This and that for your Tuesday reading.
- Teresa Ghilarducci laments both the state of the union
movement in the U.S., and the lack of any public discussion as to how to
rebuild the strongest voice most citizens have against corporate
excesses. And Bob Bryan recognizes that unions are nothing short of necessary to a balanced economy, while Alana Semuels writes about the lack of good jobs created when businesses "onshore" to anti-labour jurisdictions.
- Meanwhile, Zeeshan Aleem highlights how Minnesota has thrived after raising both upper-end taxes and its minimum wage. And Trish Hennessy takes a look at the success of living-wage employers in Ontario.
- Sean McElwee theorizes
that it may be possible to encourage even the U.S. Republicans to
accept meaningful income redistribution as long as it takes the form of
tax credits rather than direct spending.
- Steven Hoffman and Patrick Fafard suggest a few "easy wins" for Justin Trudeau's first actions in office.
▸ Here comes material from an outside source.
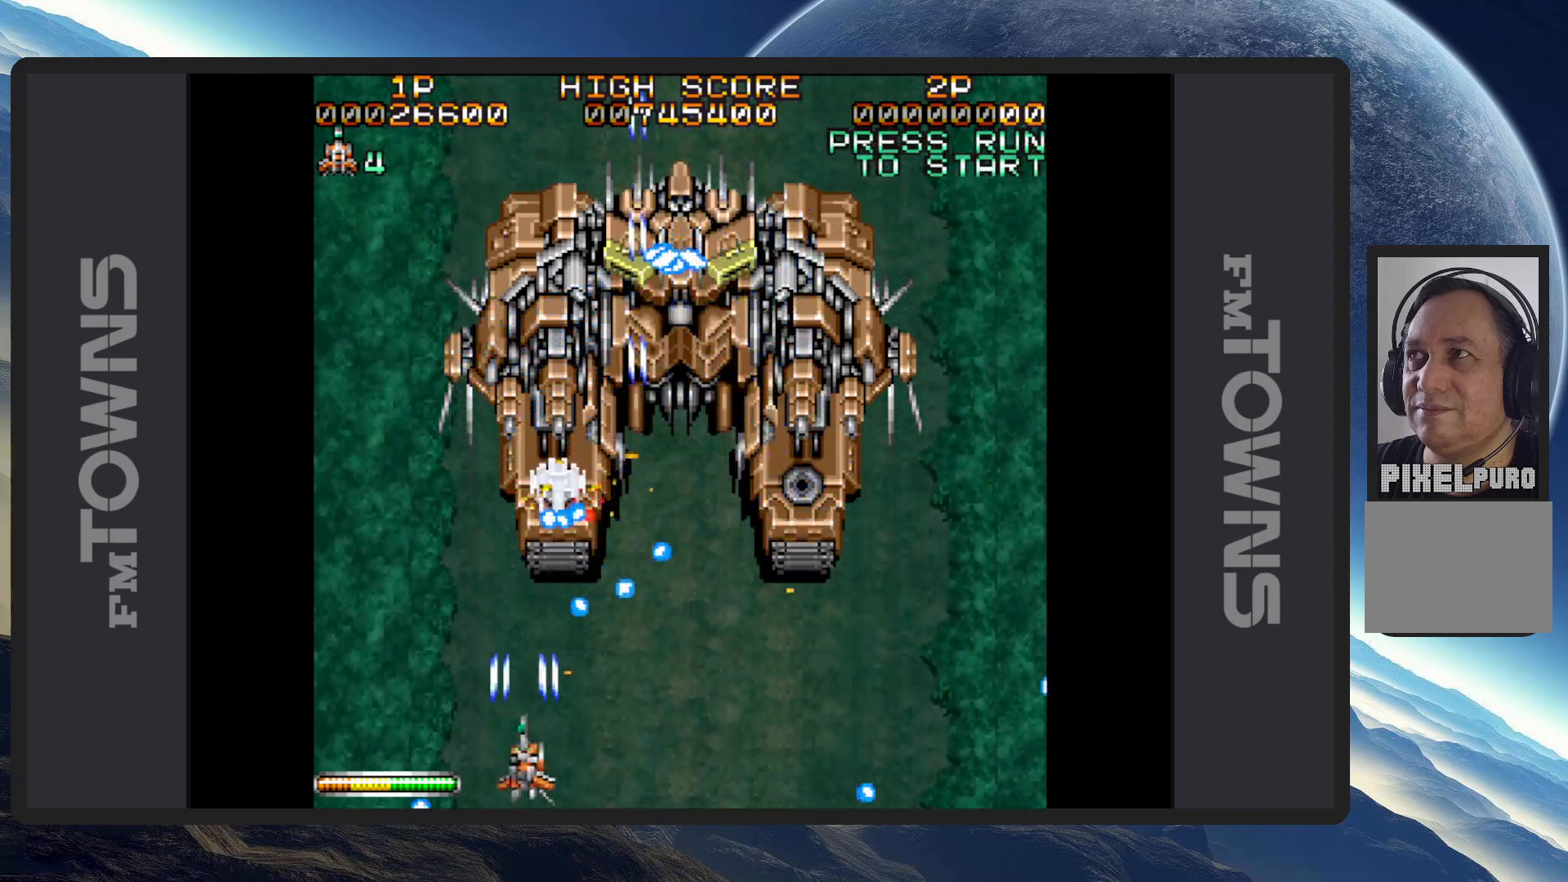
{"buttons": [], "events": [[17, "A", "up"], [67, "A", "down"], [117, "A", "up"], [150, "A", "down"], [200, "A", "up"], [250, "A", "down"], [284, "A", "up"], [334, "A", "down"], [384, "A", "up"], [434, "A", "down"], [467, "A", "up"]]}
And for those thinking bigger, Roy Romanow and Greg Marchildon make the case for a national pharmacare program.
- Finally, the CCPA's latest Monitor focuses on climate change in the lead up to the Paris conference later this month. Fiona Harvey reports that the latest UN review of international climate change commitments suggests that the targets set to date fall far short of what's needed to limit the damage to two degrees Celsius. And Christina Figueroa is optimistic that the world is ready for meaningful action against climate change, while Derrick O'Keefe highlights how Paris will test Justin Trudeau's willingness to put the public good over the interests of oil barons.